- **EXERCISE DIRECTIONS**
What is needed is every line from the one holding "If you agree, we’ll" to the last line of the data below, printed exactly and without pictures.

=====

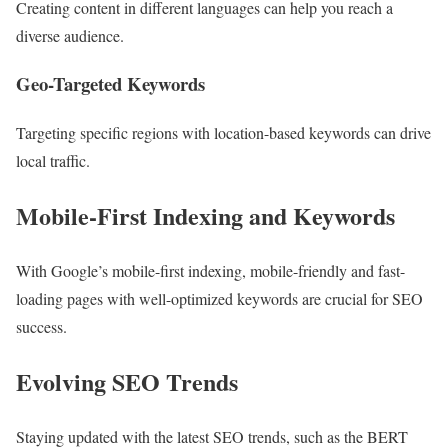
Creating content in different languages can help you reach a
diverse audience.
Geo-Targeted Keywords
Targeting specific regions with location-based keywords can drive
local traffic.
Mobile-First Indexing and Keywords
With Google’s mobile-first indexing, mobile-friendly and fast-
loading pages with well-optimized keywords are crucial for SEO
success.
Evolving SEO Trends
Staying updated with the latest SEO trends, such as the BERT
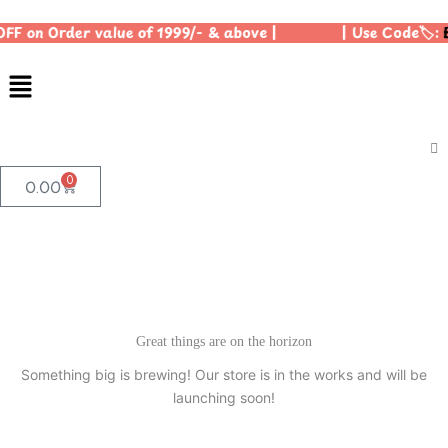
Skip
OFF on Order value of 1999/- & above | | Use Code🏷️:
B
to
content
Menu
0
Cart
0.00
Great things are on the horizon
Something big is brewing! Our store is in the works and will be
launching soon!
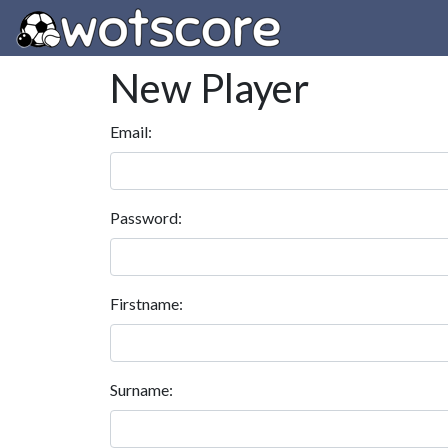
New Player
Email:
Password:
Firstname:
Surname:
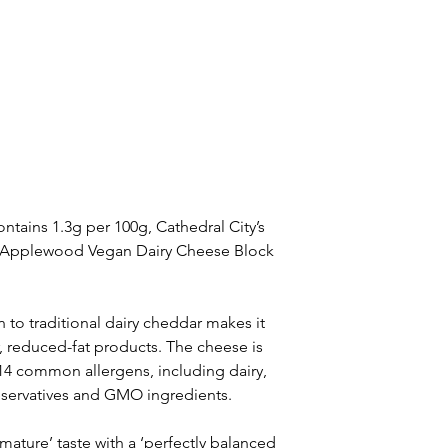
ntains 1.3g per 100g, Cathedral City’s 
nd Applewood Vegan Dairy Cheese Block 
 to traditional dairy cheddar makes it 
r, reduced-fat products. The cheese is 
p 14 common allergens, including dairy, 
reservatives and GMO ingredients.
 mature’ taste with a ‘perfectly balanced 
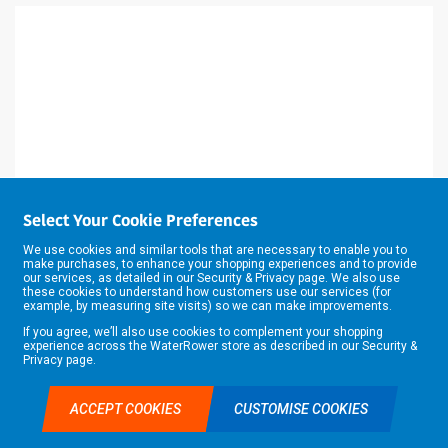
Select Your Cookie Preferences
We use cookies and similar tools that are necessary to enable you to
make purchases, to enhance your shopping experiences and to provide
our services, as detailed in our
Security & Privacy
page. We also use
these cookies to understand how customers use our services (for
example, by measuring site visits) so we can make improvements.
If you agree, we’ll also use cookies to complement your shopping
experience across the WaterRower store as described in our
Security &
Privacy
page.
TWO FLUTE 12.7MM DIAX63MM CUT
C164X1/2TC ROUTER (TR18) 1/2"
ACCEPT COOKIES
CUSTOMISE COOKIES
TRADE ACCOUNT APPLICATION
£0.00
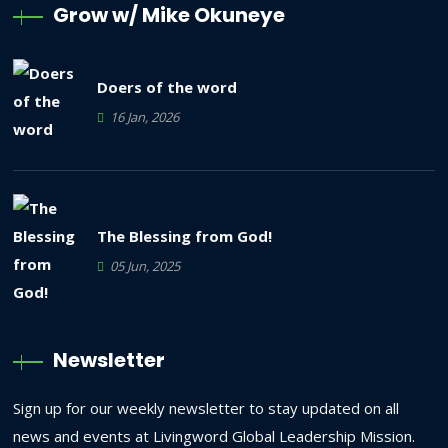
Grow w/ Mike Okuneye
Doers of the word
16 Jan, 2026
The Blessing from God!
05 Jun, 2025
Newsletter
Sign up for our weekly newsletter to stay updated on all
news and events at Livingword Global Leadership Mission.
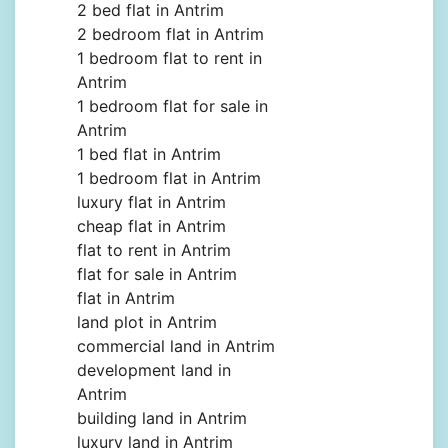
2 bed flat in Antrim
2 bedroom flat in Antrim
1 bedroom flat to rent in
Antrim
1 bedroom flat for sale in
Antrim
1 bed flat in Antrim
1 bedroom flat in Antrim
luxury flat in Antrim
cheap flat in Antrim
flat to rent in Antrim
flat for sale in Antrim
flat in Antrim
land plot in Antrim
commercial land in Antrim
development land in
Antrim
building land in Antrim
luxury land in Antrim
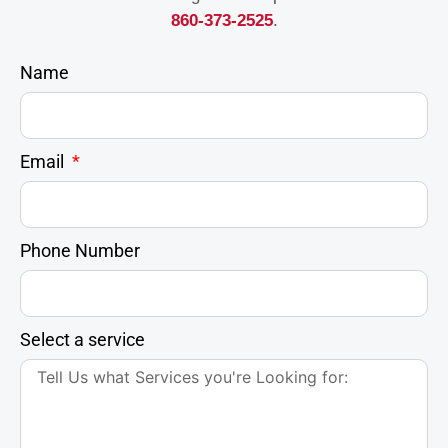
860-373-2525
.
Name
Email
Phone Number
Select a service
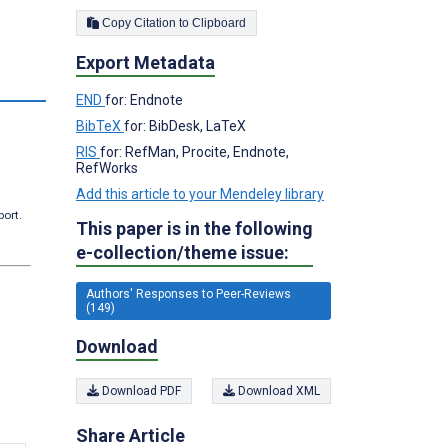
Copy Citation to Clipboard
Export Metadata
END
for: Endnote
BibTeX
for: BibDesk, LaTeX
RIS
for: RefMan, Procite, Endnote,
RefWorks
Add this article to your Mendeley library
port.
This paper is in the following
e-collection/theme issue:
Authors' Responses to Peer-Reviews
(149)
Download
Download PDF
Download XML
Share Article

=====

- **ANSWER SECTION**
If you agree, we’ll also use cookies to complement your shopping
experience across the WaterRower store as described in our
Security &
Privacy
page.
TWO FLUTE 12.7MM DIAX63MM CUT
C164X1/2TC ROUTER (TR18) 1/2"
ACCEPT COOKIES
CUSTOMISE COOKIES
TRADE ACCOUNT APPLICATION
£0.00
Grow w/ Mike Okuneye
Doers of the word
16 Jan, 2026
The Blessing from God!
05 Jun, 2025
Newsletter
Sign up for our weekly newsletter to stay updated on all
news and events at Livingword Global Leadership Mission.
2 bed flat in Antrim
2 bedroom flat in Antrim
1 bedroom flat to rent in
Antrim
1 bedroom flat for sale in
Antrim
1 bed flat in Antrim
1 bedroom flat in Antrim
luxury flat in Antrim
cheap flat in Antrim
flat to rent in Antrim
flat for sale in Antrim
flat in Antrim
land plot in Antrim
commercial land in Antrim
development land in
Antrim
building land in Antrim
luxury land in Antrim
860-373-2525
.
Name
Email
Phone Number
Select a service
Copy Citation to Clipboard
Export Metadata
END
for: Endnote
BibTeX
for: BibDesk, LaTeX
RIS
for: RefMan, Procite, Endnote,
RefWorks
Add this article to your Mendeley library
port.
This paper is in the following
e-collection/theme issue:
Authors' Responses to Peer-Reviews
(149)
Download
Download PDF
Download XML
Share Article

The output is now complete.